## Exercise details
Your output must be the lines below from the line containing "X109220000Y-56515000D02*" to the line containing "X32385000Y37465000D03*", both lines included, reproduced exactly and without pictures.

## Given records
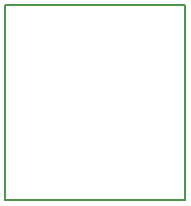
<source format=gm1>
G04 #@! TF.FileFunction,Profile,NP*
%FSLAX46Y46*%
G04 Gerber Fmt 4.6, Leading zero omitted, Abs format (unit mm)*
G04 Created by KiCad (PCBNEW 4.0.4-stable) date 09/14/17 15:41:31*
%MOMM*%
%LPD*%
G01*
G04 APERTURE LIST*
%ADD10C,0.100000*%
%ADD11C,0.150000*%
G04 APERTURE END LIST*
D10*
D11*
X124460000Y-73025000D02*
X124460000Y-56515000D01*
X109220000Y-73025000D02*
X124460000Y-73025000D01*
X109220000Y-73025000D02*
X109220000Y-56515000D01*
X109220000Y-56515000D02*
X124460000Y-56515000D01*
M02*

</source>
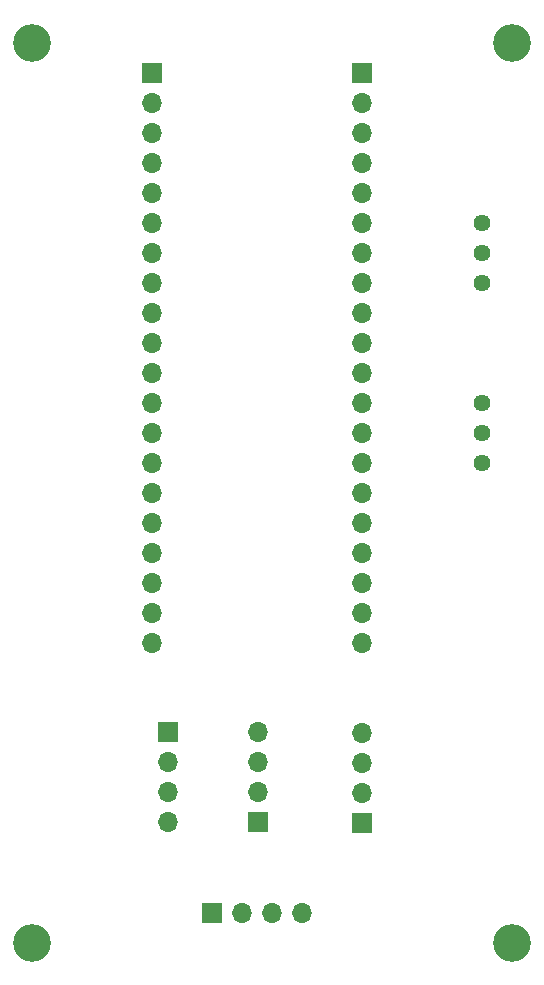
<source format=gbr>
%TF.GenerationSoftware,KiCad,Pcbnew,7.0.8*%
%TF.CreationDate,2023-10-25T17:55:19+09:00*%
%TF.ProjectId,WETHAP_PCB,57455448-4150-45f5-9043-422e6b696361,rev?*%
%TF.SameCoordinates,PX6d9c4d8PY8977a68*%
%TF.FileFunction,Soldermask,Bot*%
%TF.FilePolarity,Negative*%
%FSLAX46Y46*%
G04 Gerber Fmt 4.6, Leading zero omitted, Abs format (unit mm)*
G04 Created by KiCad (PCBNEW 7.0.8) date 2023-10-25 17:55:19*
%MOMM*%
%LPD*%
G01*
G04 APERTURE LIST*
%ADD10R,1.700000X1.700000*%
%ADD11O,1.700000X1.700000*%
%ADD12C,3.200000*%
%ADD13C,1.440000*%
G04 APERTURE END LIST*
D10*
%TO.C,DHT20*%
X32385000Y14605000D03*
D11*
X32385000Y17145000D03*
X32385000Y19685000D03*
X32385000Y22225000D03*
%TD*%
D12*
%TO.C,REF4*%
X45085000Y4445000D03*
%TD*%
D10*
%TO.C,J1*%
X14605000Y78105000D03*
D11*
X14605000Y75565000D03*
X14605000Y73025000D03*
X14605000Y70485000D03*
X14605000Y67945000D03*
X14605000Y65405000D03*
X14605000Y62865000D03*
X14605000Y60325000D03*
X14605000Y57785000D03*
X14605000Y55245000D03*
X14605000Y52705000D03*
X14605000Y50165000D03*
X14605000Y47625000D03*
X14605000Y45085000D03*
X14605000Y42545000D03*
X14605000Y40005000D03*
X14605000Y37465000D03*
X14605000Y34925000D03*
X14605000Y32385000D03*
X14605000Y29845000D03*
%TD*%
D12*
%TO.C,REF3*%
X4445000Y4445000D03*
%TD*%
D10*
%TO.C,LPS25HB1*%
X15935000Y22255000D03*
D11*
X15935000Y19715000D03*
X15935000Y17175000D03*
X15935000Y14635000D03*
%TD*%
D10*
%TO.C,SSD1306*%
X19685000Y6985000D03*
D11*
X22225000Y6985000D03*
X24765000Y6985000D03*
X27305000Y6985000D03*
%TD*%
D13*
%TO.C,RV1*%
X42545000Y50165000D03*
X42545000Y47625000D03*
X42545000Y45085000D03*
%TD*%
D10*
%TO.C,J2*%
X32385000Y78105000D03*
D11*
X32385000Y75565000D03*
X32385000Y73025000D03*
X32385000Y70485000D03*
X32385000Y67945000D03*
X32385000Y65405000D03*
X32385000Y62865000D03*
X32385000Y60325000D03*
X32385000Y57785000D03*
X32385000Y55245000D03*
X32385000Y52705000D03*
X32385000Y50165000D03*
X32385000Y47625000D03*
X32385000Y45085000D03*
X32385000Y42545000D03*
X32385000Y40005000D03*
X32385000Y37465000D03*
X32385000Y34925000D03*
X32385000Y32385000D03*
X32385000Y29845000D03*
%TD*%
D13*
%TO.C,RV2*%
X42545000Y65405000D03*
X42545000Y62865000D03*
X42545000Y60325000D03*
%TD*%
D12*
%TO.C,REF1*%
X4445000Y80645000D03*
%TD*%
%TO.C,REF2*%
X45085000Y80645000D03*
%TD*%
D10*
%TO.C,LPS25HB2*%
X23555000Y14635000D03*
D11*
X23555000Y17175000D03*
X23555000Y19715000D03*
X23555000Y22255000D03*
%TD*%
M02*

</source>
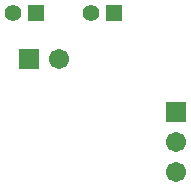
<source format=gbr>
%TF.GenerationSoftware,Altium Limited,Altium Designer,22.7.1 (60)*%
G04 Layer_Color=16711935*
%FSLAX45Y45*%
%MOMM*%
%TF.SameCoordinates,04235CBA-543E-4B11-AFE6-CF9E8B66919D*%
%TF.FilePolarity,Negative*%
%TF.FileFunction,Soldermask,Bot*%
%TF.Part,Single*%
G01*
G75*
%TA.AperFunction,ComponentPad*%
%ADD22R,1.70320X1.70320*%
%ADD23C,1.70320*%
%ADD24R,1.70320X1.70320*%
%ADD25C,1.40320*%
%ADD26R,1.40320X1.40320*%
D22*
X10960100Y6946900D02*
D03*
D23*
Y6692900D02*
D03*
Y6438900D02*
D03*
X9969500Y7391400D02*
D03*
D24*
X9715500D02*
D03*
D25*
X10237800Y7781400D02*
D03*
X9577400D02*
D03*
D26*
X10437800D02*
D03*
X9777400D02*
D03*
%TF.MD5,ece75409804f821d6673d78224cc2c06*%
M02*

</source>
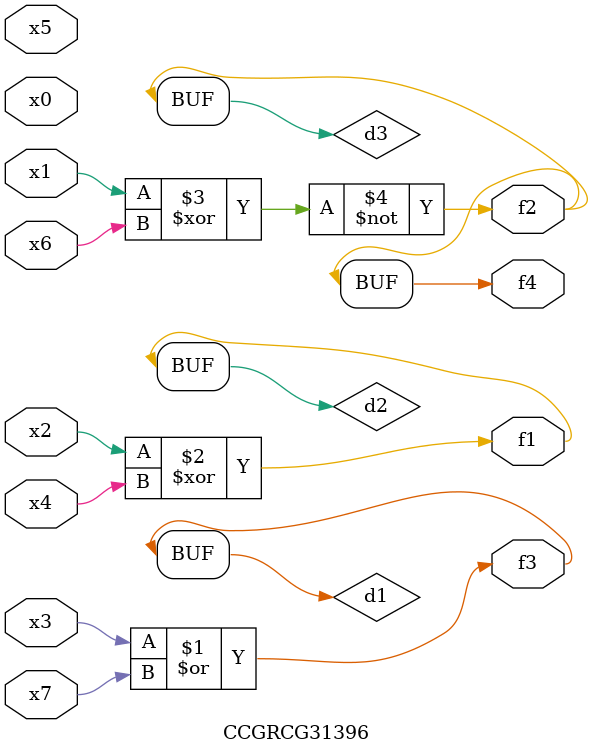
<source format=v>
module CCGRCG31396(
	input x0, x1, x2, x3, x4, x5, x6, x7,
	output f1, f2, f3, f4
);

	wire d1, d2, d3;

	or (d1, x3, x7);
	xor (d2, x2, x4);
	xnor (d3, x1, x6);
	assign f1 = d2;
	assign f2 = d3;
	assign f3 = d1;
	assign f4 = d3;
endmodule

</source>
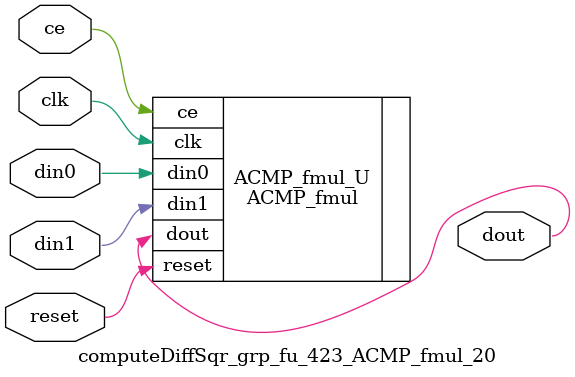
<source format=v>

`timescale 1 ns / 1 ps
module computeDiffSqr_grp_fu_423_ACMP_fmul_20(
    clk,
    reset,
    ce,
    din0,
    din1,
    dout);

parameter ID = 32'd1;
parameter NUM_STAGE = 32'd1;
parameter din0_WIDTH = 32'd1;
parameter din1_WIDTH = 32'd1;
parameter dout_WIDTH = 32'd1;
input clk;
input reset;
input ce;
input[din0_WIDTH - 1:0] din0;
input[din1_WIDTH - 1:0] din1;
output[dout_WIDTH - 1:0] dout;



ACMP_fmul #(
.ID( ID ),
.NUM_STAGE( 4 ),
.din0_WIDTH( din0_WIDTH ),
.din1_WIDTH( din1_WIDTH ),
.dout_WIDTH( dout_WIDTH ))
ACMP_fmul_U(
    .clk( clk ),
    .reset( reset ),
    .ce( ce ),
    .din0( din0 ),
    .din1( din1 ),
    .dout( dout ));

endmodule

</source>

## Finished task
X109220000Y-56515000D02*
X124460000Y-56515000D01*
M02*

</source>
<source format=gbr>
%TF.GenerationSoftware,KiCad,Pcbnew,7.0.8*%
%TF.CreationDate,2023-10-25T17:55:19+09:00*%
%TF.ProjectId,WETHAP_PCB,57455448-4150-45f5-9043-422e6b696361,rev?*%
%TF.SameCoordinates,PX6d9c4d8PY8977a68*%
%TF.FileFunction,Soldermask,Bot*%
%TF.FilePolarity,Negative*%
%FSLAX46Y46*%
G04 Gerber Fmt 4.6, Leading zero omitted, Abs format (unit mm)*
G04 Created by KiCad (PCBNEW 7.0.8) date 2023-10-25 17:55:19*
%MOMM*%
%LPD*%
G01*
G04 APERTURE LIST*
%ADD10R,1.700000X1.700000*%
%ADD11O,1.700000X1.700000*%
%ADD12C,3.200000*%
%ADD13C,1.440000*%
G04 APERTURE END LIST*
D10*
%TO.C,DHT20*%
X32385000Y14605000D03*
D11*
X32385000Y17145000D03*
X32385000Y19685000D03*
X32385000Y22225000D03*
%TD*%
D12*
%TO.C,REF4*%
X45085000Y4445000D03*
%TD*%
D10*
%TO.C,J1*%
X14605000Y78105000D03*
D11*
X14605000Y75565000D03*
X14605000Y73025000D03*
X14605000Y70485000D03*
X14605000Y67945000D03*
X14605000Y65405000D03*
X14605000Y62865000D03*
X14605000Y60325000D03*
X14605000Y57785000D03*
X14605000Y55245000D03*
X14605000Y52705000D03*
X14605000Y50165000D03*
X14605000Y47625000D03*
X14605000Y45085000D03*
X14605000Y42545000D03*
X14605000Y40005000D03*
X14605000Y37465000D03*
X14605000Y34925000D03*
X14605000Y32385000D03*
X14605000Y29845000D03*
%TD*%
D12*
%TO.C,REF3*%
X4445000Y4445000D03*
%TD*%
D10*
%TO.C,LPS25HB1*%
X15935000Y22255000D03*
D11*
X15935000Y19715000D03*
X15935000Y17175000D03*
X15935000Y14635000D03*
%TD*%
D10*
%TO.C,SSD1306*%
X19685000Y6985000D03*
D11*
X22225000Y6985000D03*
X24765000Y6985000D03*
X27305000Y6985000D03*
%TD*%
D13*
%TO.C,RV1*%
X42545000Y50165000D03*
X42545000Y47625000D03*
X42545000Y45085000D03*
%TD*%
D10*
%TO.C,J2*%
X32385000Y78105000D03*
D11*
X32385000Y75565000D03*
X32385000Y73025000D03*
X32385000Y70485000D03*
X32385000Y67945000D03*
X32385000Y65405000D03*
X32385000Y62865000D03*
X32385000Y60325000D03*
X32385000Y57785000D03*
X32385000Y55245000D03*
X32385000Y52705000D03*
X32385000Y50165000D03*
X32385000Y47625000D03*
X32385000Y45085000D03*
X32385000Y42545000D03*
X32385000Y40005000D03*
X32385000Y37465000D03*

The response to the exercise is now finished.